That’s hardly a cause for shame. Many actively managed funds underperform. (I’m on the board of a mutual fund, the Sequoia Fund, which has slightly lagged the index over 10 years.)

But it’s important to understand why Seides’s bet was almost doomed from the outset. Extreme diversification inevitably drives results toward the mean.

At the annual meeting, Buffett said the results demonstrate the value of being “slothful,” i.e., patient, as opposed to hyperactive. Trading costs money, and moreover, investors who churn their portfolios are likely to trade in and out at ill-advised moments. Perhaps a very few can trade with skill but, as we’ve observed, a group of 100 or more hedge funds will not have that skill.

Put differently, short-term traders are less likely to be thinking in terms of a security’s fundamental value. We don’t know that this happened with the Protégé group. But hedge fund managers say that, typically, funds of funds are their worst investors—the most skittish, the most prone to dart in or out to chase returns. And a post from Seides on the CFA Institute Enterprising Investor blog last year gave cause for concern. This was Seides describing what, other than fees, contributed to the Protégé group’s underperformance:

“The something else can be discovered when breaking down the components of a hedge fund’s return. Stated simply, the return earned by a hedge fund is a function of the beta embedded in the strategy, the return on cash balances, the alpha from security selection, and the fees and expenses incurred along the way.”

### What to do:
Summarize the hedge fund passage in two sentences.

### Data excerpts:

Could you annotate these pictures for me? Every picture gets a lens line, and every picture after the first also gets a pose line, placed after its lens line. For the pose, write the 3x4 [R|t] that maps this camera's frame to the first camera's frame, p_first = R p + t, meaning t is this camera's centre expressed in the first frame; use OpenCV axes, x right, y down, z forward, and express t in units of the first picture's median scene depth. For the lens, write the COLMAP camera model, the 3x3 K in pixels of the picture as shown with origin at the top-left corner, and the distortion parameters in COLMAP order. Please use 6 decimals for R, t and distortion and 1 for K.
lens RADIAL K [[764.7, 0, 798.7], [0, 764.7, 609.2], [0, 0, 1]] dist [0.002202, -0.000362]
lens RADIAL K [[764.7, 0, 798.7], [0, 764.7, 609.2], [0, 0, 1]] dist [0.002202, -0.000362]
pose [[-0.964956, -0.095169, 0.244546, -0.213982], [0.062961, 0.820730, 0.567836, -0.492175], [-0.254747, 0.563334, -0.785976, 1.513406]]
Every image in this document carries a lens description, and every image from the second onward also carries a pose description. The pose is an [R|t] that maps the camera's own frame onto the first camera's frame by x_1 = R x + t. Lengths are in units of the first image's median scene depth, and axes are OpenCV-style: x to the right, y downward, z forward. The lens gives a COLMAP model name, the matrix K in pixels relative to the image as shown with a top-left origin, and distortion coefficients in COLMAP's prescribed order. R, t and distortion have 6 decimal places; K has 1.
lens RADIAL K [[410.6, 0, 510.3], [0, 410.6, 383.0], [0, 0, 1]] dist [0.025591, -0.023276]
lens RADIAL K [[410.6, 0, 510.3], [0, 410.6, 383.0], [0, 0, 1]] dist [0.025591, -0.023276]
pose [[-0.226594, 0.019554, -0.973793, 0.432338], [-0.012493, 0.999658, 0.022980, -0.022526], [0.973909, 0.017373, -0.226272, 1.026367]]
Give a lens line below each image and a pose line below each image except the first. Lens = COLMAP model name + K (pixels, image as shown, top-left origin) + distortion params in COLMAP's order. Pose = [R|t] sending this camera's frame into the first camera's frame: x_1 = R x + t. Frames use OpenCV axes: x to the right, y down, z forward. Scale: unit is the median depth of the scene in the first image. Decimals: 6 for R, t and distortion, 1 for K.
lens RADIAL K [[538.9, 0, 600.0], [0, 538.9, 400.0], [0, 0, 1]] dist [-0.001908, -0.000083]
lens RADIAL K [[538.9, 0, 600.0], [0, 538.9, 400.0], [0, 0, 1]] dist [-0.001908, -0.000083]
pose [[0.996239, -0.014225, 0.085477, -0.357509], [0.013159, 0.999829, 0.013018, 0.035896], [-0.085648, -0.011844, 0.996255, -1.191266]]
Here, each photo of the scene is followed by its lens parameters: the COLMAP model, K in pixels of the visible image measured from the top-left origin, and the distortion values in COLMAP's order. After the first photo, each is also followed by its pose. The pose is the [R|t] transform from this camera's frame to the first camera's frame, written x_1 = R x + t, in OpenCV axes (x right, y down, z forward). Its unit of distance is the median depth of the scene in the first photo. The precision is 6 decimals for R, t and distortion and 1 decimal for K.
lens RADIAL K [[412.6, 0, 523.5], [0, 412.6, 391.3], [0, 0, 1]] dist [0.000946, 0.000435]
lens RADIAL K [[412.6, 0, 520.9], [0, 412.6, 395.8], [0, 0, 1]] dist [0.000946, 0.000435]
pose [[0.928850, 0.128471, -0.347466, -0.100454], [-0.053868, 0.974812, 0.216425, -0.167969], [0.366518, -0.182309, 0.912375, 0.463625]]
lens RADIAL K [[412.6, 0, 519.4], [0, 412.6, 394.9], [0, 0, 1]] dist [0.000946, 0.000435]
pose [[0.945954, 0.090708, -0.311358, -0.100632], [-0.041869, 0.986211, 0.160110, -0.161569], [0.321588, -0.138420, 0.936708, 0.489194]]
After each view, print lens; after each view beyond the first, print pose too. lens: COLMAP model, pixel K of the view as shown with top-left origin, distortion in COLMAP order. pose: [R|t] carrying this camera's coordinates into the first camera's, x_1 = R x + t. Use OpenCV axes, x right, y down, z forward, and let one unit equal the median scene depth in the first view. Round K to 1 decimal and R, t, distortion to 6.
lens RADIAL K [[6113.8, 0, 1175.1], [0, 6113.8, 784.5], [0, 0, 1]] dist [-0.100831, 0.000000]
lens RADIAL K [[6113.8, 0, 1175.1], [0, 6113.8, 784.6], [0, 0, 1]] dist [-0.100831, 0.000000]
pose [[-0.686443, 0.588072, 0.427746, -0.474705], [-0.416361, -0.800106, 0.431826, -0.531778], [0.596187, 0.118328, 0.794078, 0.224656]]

### Result of the task:
Seides's bet was almost doomed from the outset because extreme diversification drives results toward the mean, and Buffett said the results show the value of patience over hyperactivity, since trading costs money and investors who churn their portfolios tend to trade at ill-advised moments. Hedge fund managers say funds of funds are typically their most skittish investors, and Seides described a hedge fund's return as a function of embedded beta, the return on cash balances, alpha from security selection, and fees and expenses.